# Task set
A) Please quote the passage on encryption word for word, starting with the words that include "Encryption – scrambling" and ending with "sought to dethrone).".
B) Write what comes next in the passage on encryption, picking up right after its final sentence.

# Text excerpt
:::::

Encryption – scrambling data so that it can only be read by its intended recipient – is an age-old project for both the authorities (who used ciphers to keep their secrets safe since the time of the Caesars) and for those who would overthrow them (revolutionary movements have always used codes to protect themselves from the authorities they sought to dethrone).
But WWII ushered in a new era, in which encryption (and attempts to break it) went digital, as Alan Turing and the codebreakers of Bletchley Park turned themselves to a computer-aided mathematics of scrambling and descrambling. In the decades that followed, a modern form of encryption emerged, one that was powerful beyond the wildest dreams of the Caesars and their revolutionary adversaries.
Modern, computerized encryption can scramble data to the point where it is literally unscramblable by an unauthorized party. In the eyeblink moment between you pressing the camera button on your phone and the resulting image being saved to its mass storage, the bits that make up that image are scrambled so thoroughly that even if every hydrogen atom in the universe were made into a computer, and even if all those computers were put to work guessing at the key, we would run out of time and universe before we ran out of keys.
Even futuristic, experimental technologies like quantum computing that may revolutionize codebreaking are also revolutionizing scrambling itself:
https://signal.org/blog/pqxdh/
The history of encryption is seriously fraught. Until the early 1990s, the NSA classed working encryption as a munition and banned civilian access to a whole branch of mathematics. It wasn't until Cindy Cohn – then a lawyer for the Electronic Frontier Foundation, now its executive director – convinced a court that the First Amendment protected the right to publish computer code, that we were all able to gain access to this essential technology, which today safeguards your messages, files, banking transactions, and the software updates for your car's brakes, your pacemaker, and the informatics on airplanes. Cohn has announced her retirement from EFF in 2026, and while she will be sorely missed, we do have her memoir, Privacy's Defender, to look forward to:
The legalization of encryption was a starting gun for the internet itself, as true information security entered the picture and pervaded every part of service design. Every security crisis, every scandal (e.g. Snowden), jolted the effort to encrypt the internet forward, and in this way, much of the internet lurched into a state we can call "encrypted by default."

:::::

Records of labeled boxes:
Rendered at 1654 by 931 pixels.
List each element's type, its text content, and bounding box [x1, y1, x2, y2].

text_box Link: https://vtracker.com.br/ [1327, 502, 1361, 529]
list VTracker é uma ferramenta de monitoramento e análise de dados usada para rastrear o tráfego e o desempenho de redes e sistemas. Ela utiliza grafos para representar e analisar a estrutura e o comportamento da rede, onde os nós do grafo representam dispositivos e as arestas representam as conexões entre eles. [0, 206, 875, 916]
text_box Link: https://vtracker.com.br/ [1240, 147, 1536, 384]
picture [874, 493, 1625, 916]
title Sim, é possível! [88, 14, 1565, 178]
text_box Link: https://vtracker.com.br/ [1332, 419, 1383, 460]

:::::

# Expected outputs
A)
Encryption – scrambling data so that it can only be read by its intended recipient – is an age-old project for both the authorities (who used ciphers to keep their secrets safe since the time of the Caesars) and for those who would overthrow them (revolutionary movements have always used codes to protect themselves from the authorities they sought to dethrone).

B)
But even as this privacy-preserving technology was perfected and made ubiquitous, something weird and contradictory happened: mass surveillance also took off online. The ad-tech industry – and its handmaidens, the data-broker industry – rigged the game so that our private activities were only encrypted in such a way as to defend their privacy, but not ours. Our data is encrypted in transit to the servers we interact with, and when it is at rest on those servers' mass storage devices, but it is not encrypted in a way that prevents companies from data-mining it, or decrypting it and selling it on or giving it away or combining it with surveillance data purchased or traded from others.
This isn't an inevitability: it's a choice. The ubiquity of surveillance in the age of encryption is a policy choice. The reason companies don't encrypt our data so that they can't use it against us is because they don't have to. Congress hasn't updated American consumer privacy law since 1988, when they passed a law that prohibits video store clerks from disclosing our VHS rentals:
Why hasn't Congress updated our privacy rights since Die Hard was in theaters? Because American cops and spies love commercial internet surveillance. Tech companies and data brokers are a source of fine-grained, off-the-books, warrantless surveillance data that the American state is totally dependent on. There is no difference between "commercial surveillance" and "government surveillance" – they are a fused symbiote and neither could survive without the other:
Governments have hated encryption since the Clinton era, and have been attempting to subvert it since computers came in beige boxes and modems screamed in agony every time you tried to look at the internet:
It's no mystery why we don't have federal bans on facial recognition – if we did, ICE wouldn't be able to nonconsensually, warrantlessly steal your face and store it for 15 years (at least):
Why did the EU allow Ireland to facilitate mass surveillance for a decade after the GDPR's passage? Because European authorities also hate encryption and say that it is a "totally erroneous perception that it is everyone's civil liberty to communicate on encrypted messaging services":
The internet could be the most privacy-preserving communications medium in history. Instead, it has ushered in an era of nightmarish surveillance. This isn't a technology problem. It's a policy problem. Criminals spy on us online because our governments wanted to spy on us online, so they let corporations spy on us online.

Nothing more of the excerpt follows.